**MATERIAL FOR THIS EXERCISE:**
►

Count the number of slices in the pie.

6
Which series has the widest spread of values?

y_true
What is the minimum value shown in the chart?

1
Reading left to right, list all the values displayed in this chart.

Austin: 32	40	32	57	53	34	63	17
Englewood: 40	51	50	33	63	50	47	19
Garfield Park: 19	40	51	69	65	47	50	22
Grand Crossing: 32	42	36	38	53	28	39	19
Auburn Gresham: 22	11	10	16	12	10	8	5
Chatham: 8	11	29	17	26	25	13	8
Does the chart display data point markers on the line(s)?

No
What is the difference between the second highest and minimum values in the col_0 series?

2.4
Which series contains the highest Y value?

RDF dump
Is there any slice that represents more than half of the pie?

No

◄
►

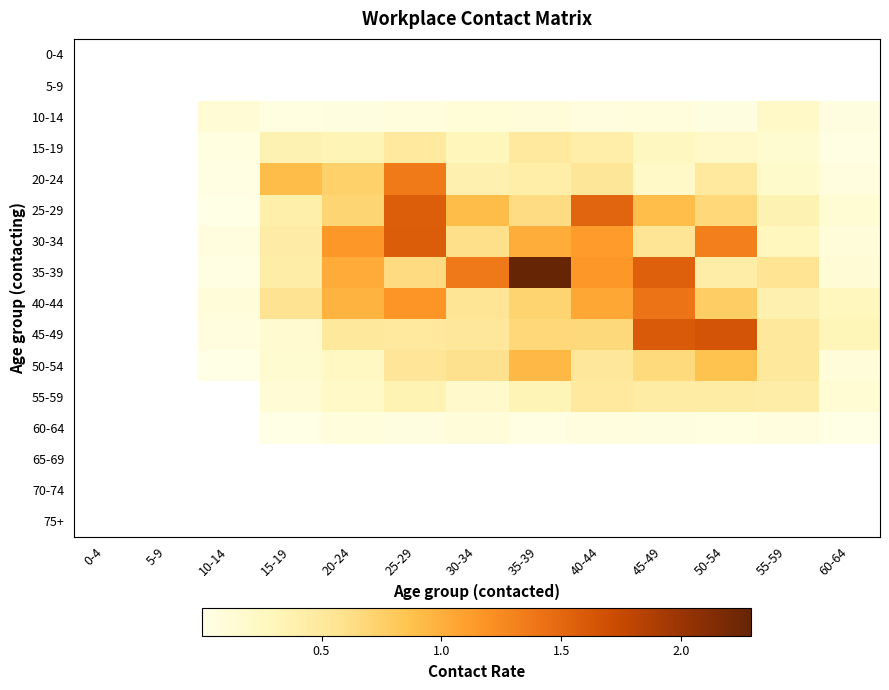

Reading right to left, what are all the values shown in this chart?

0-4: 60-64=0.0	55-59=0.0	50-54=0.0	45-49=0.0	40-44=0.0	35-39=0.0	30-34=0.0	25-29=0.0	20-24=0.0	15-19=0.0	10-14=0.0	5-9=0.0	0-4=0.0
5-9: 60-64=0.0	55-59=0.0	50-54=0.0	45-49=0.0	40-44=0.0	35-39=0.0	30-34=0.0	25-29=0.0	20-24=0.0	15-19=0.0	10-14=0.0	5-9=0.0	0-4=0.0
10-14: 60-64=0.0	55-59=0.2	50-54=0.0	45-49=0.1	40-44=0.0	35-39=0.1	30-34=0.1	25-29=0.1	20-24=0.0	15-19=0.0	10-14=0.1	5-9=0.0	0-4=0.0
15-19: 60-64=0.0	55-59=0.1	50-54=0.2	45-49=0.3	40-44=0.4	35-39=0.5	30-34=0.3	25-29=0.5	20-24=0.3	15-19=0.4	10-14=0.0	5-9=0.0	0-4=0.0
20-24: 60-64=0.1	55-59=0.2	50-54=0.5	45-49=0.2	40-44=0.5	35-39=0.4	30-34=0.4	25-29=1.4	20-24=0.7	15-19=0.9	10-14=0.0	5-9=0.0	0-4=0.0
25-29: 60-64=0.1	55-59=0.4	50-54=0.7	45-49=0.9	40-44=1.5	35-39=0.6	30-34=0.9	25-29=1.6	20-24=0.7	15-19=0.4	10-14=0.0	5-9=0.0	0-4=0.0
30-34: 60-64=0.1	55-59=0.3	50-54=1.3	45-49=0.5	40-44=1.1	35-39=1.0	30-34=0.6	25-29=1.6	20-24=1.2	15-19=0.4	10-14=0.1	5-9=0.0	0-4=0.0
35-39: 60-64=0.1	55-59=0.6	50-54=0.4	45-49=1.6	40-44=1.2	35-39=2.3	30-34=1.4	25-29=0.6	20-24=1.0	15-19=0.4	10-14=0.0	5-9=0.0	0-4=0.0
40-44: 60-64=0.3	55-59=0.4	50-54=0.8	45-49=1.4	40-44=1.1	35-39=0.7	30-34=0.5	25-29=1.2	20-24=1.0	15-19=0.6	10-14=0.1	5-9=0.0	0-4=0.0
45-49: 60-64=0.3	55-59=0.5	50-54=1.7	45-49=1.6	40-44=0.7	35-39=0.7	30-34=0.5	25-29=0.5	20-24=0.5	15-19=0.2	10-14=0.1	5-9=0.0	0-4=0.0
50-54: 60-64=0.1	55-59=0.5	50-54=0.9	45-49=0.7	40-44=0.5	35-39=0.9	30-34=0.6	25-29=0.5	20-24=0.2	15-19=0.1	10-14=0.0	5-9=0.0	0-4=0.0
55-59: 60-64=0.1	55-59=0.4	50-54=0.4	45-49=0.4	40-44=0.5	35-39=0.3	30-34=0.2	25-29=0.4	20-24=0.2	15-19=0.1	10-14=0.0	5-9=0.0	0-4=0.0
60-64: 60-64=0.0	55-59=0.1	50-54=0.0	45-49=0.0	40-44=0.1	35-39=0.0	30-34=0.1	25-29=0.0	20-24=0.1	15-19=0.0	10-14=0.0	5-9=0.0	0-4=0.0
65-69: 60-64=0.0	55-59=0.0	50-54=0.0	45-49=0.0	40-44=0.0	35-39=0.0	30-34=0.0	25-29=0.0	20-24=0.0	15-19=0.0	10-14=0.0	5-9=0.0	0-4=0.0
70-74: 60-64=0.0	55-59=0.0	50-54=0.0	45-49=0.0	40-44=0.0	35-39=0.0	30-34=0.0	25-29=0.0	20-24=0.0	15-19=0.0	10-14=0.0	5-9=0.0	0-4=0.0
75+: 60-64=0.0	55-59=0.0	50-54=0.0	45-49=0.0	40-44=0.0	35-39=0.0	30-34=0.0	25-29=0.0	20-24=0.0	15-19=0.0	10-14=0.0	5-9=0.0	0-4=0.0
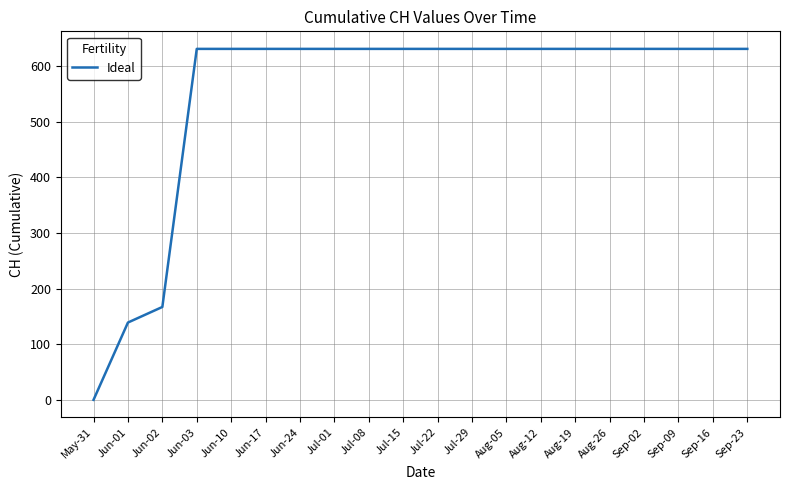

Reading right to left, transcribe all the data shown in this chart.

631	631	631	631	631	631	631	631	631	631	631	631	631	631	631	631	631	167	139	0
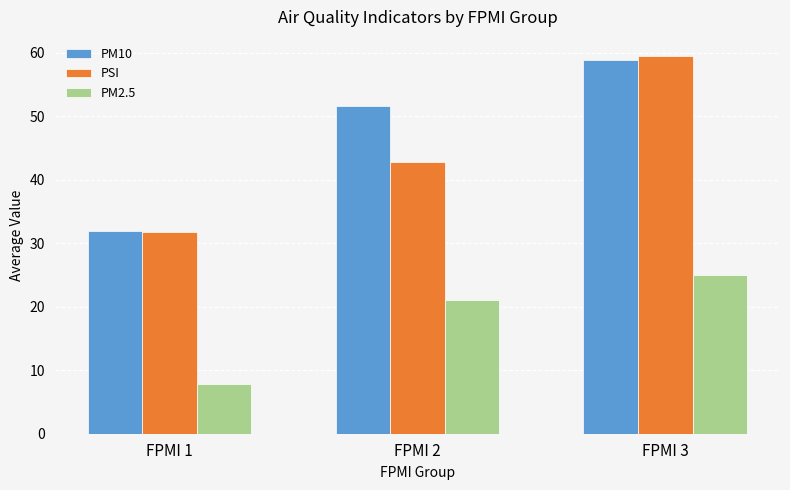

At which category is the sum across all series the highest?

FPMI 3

◄

**JOB:**
Copy out the records word for word, from the line that contains "Count the number of slices in the pie." through the line that contains "Is there any", with both of those lines included.

**SOLUTION BELOW:**
Count the number of slices in the pie.

6
Which series has the widest spread of values?

y_true
What is the minimum value shown in the chart?

1
Reading left to right, list all the values displayed in this chart.

Austin: 32	40	32	57	53	34	63	17
Englewood: 40	51	50	33	63	50	47	19
Garfield Park: 19	40	51	69	65	47	50	22
Grand Crossing: 32	42	36	38	53	28	39	19
Auburn Gresham: 22	11	10	16	12	10	8	5
Chatham: 8	11	29	17	26	25	13	8
Does the chart display data point markers on the line(s)?

No
What is the difference between the second highest and minimum values in the col_0 series?

2.4
Which series contains the highest Y value?

RDF dump
Is there any slice that represents more than half of the pie?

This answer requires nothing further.